Director Damien Chazelle of Whiplash and La La Land fame is back with his latest, Babylon, an outrageous look at the early Hollywood years in the 1920’s. Off the bat, I can say that this film will violently divide critics and audiences. You’ll either call it one his best films ever, or say he’s bitten off more than he can chew, and even condemn him as transitioning to an American version of Baz Luhrmann, dealing out excess and cynical flamboyance like they’re going out of style. Babylon opened in cinemas February 1st.

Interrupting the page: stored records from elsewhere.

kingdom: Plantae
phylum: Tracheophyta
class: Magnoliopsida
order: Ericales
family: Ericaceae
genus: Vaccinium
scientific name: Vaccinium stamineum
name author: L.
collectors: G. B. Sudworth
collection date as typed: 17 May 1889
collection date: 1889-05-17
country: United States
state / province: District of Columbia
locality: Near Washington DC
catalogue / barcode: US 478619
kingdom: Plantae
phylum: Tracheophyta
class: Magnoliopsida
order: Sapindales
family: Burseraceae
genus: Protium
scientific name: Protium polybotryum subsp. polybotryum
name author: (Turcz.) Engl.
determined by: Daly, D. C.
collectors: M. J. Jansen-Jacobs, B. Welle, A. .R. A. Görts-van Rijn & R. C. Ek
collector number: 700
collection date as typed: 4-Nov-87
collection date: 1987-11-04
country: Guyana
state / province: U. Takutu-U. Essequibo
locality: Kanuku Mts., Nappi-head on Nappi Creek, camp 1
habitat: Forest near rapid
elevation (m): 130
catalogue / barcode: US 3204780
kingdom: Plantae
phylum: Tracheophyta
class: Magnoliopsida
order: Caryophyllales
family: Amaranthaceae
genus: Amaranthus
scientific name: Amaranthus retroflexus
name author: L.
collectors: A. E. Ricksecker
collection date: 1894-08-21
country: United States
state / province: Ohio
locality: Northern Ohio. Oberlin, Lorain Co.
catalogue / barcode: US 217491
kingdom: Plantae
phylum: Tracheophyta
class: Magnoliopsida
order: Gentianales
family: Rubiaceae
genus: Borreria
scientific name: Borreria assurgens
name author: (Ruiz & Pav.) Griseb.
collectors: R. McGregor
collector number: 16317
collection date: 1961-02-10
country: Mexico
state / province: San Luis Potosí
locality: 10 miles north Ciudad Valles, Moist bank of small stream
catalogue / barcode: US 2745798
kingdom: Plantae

With a running time of three hours and nine minutes, it’s a given that this an indulgent exercise in film-making, that may test most audiences, and will rely on how adept and inspiring the story-telling will be. Not really a glamorous pean to those Hollywood years, as the industry transitioned from silent films to the talkies; the film instead takes multiple characters, and charts the rise and fall of these Hollywood denizens.
There’s Hollywood star Jack Conrad (Brad Pitt), who goes through wives like he does cars, and can’t seem to accept that he’s a fading luminary. Then there’s Nellie LaRoy (Margot Robbie) as the ingenue who’s trying to get ahead in the film world, but can’t handle the pressure, and takes to substance abuse. Manny Torres (Diego Calva) is the Mexican wannabe who wants to break into this fantasy-building, dream world of Hollywood, and is easily the most sympathetic character. And there’s Sidney Palmer (Jovan Adepo), trumpet player/musician, who is constantly battered by the discrimination and racial prejudice that ruled in Hollywood during the era.
Beyond these four, there are countless other little stories brought to life from the Chazelle screenplay, and it’s like he wants to reinvent every Hollywood stereotype of the era, or loosely reference real-life stars of the period. He brings them all together into a smorgasbord of a film, that chronicles the decadence, lasciviousness, and excess that have been hinted at in previous films but never put on as full a display as in here in Chazelle’s hands.
What I found confusing was the intent of Chazelle. At times, it seemed that he was channeling Nathaniel West and the Day of the Locust, showing us just how empty the American Dream of Hollywood was. But then, he capitulates and becomes the starry-eyed lover of films, and seems to be saying that the industry stands way above any individual who has figured in, or been stepped on, on it’s rocky road to where it stands today.
The likes of Jean Smart, Tobey Maguire, Samara Weaving, and Lukas Haas all put in sterling performances as minor characters. And you’ll love how it’s Director Spike Jonze who plays German Director Otto Von Strassberger. Little surprises such as these pepper the film, and with such a rambling narrative, there’s that constant ‘Oh, look who’s also in this film’ remark you’ll make to yourself.
In fact, there’s much to admire about the film in terms of score, cinematography and production design. But it’s the overstuffed screenplay, the seeming absence of clear direction, and a downright indulgent ending that makes we wonder if the three hours were really worth our time and attention. At best, the film is a distracting, often entertaining, failure. Or you may feel it’s Chazelle at the top of his game. There’s definitely no sitting on the fence with this film.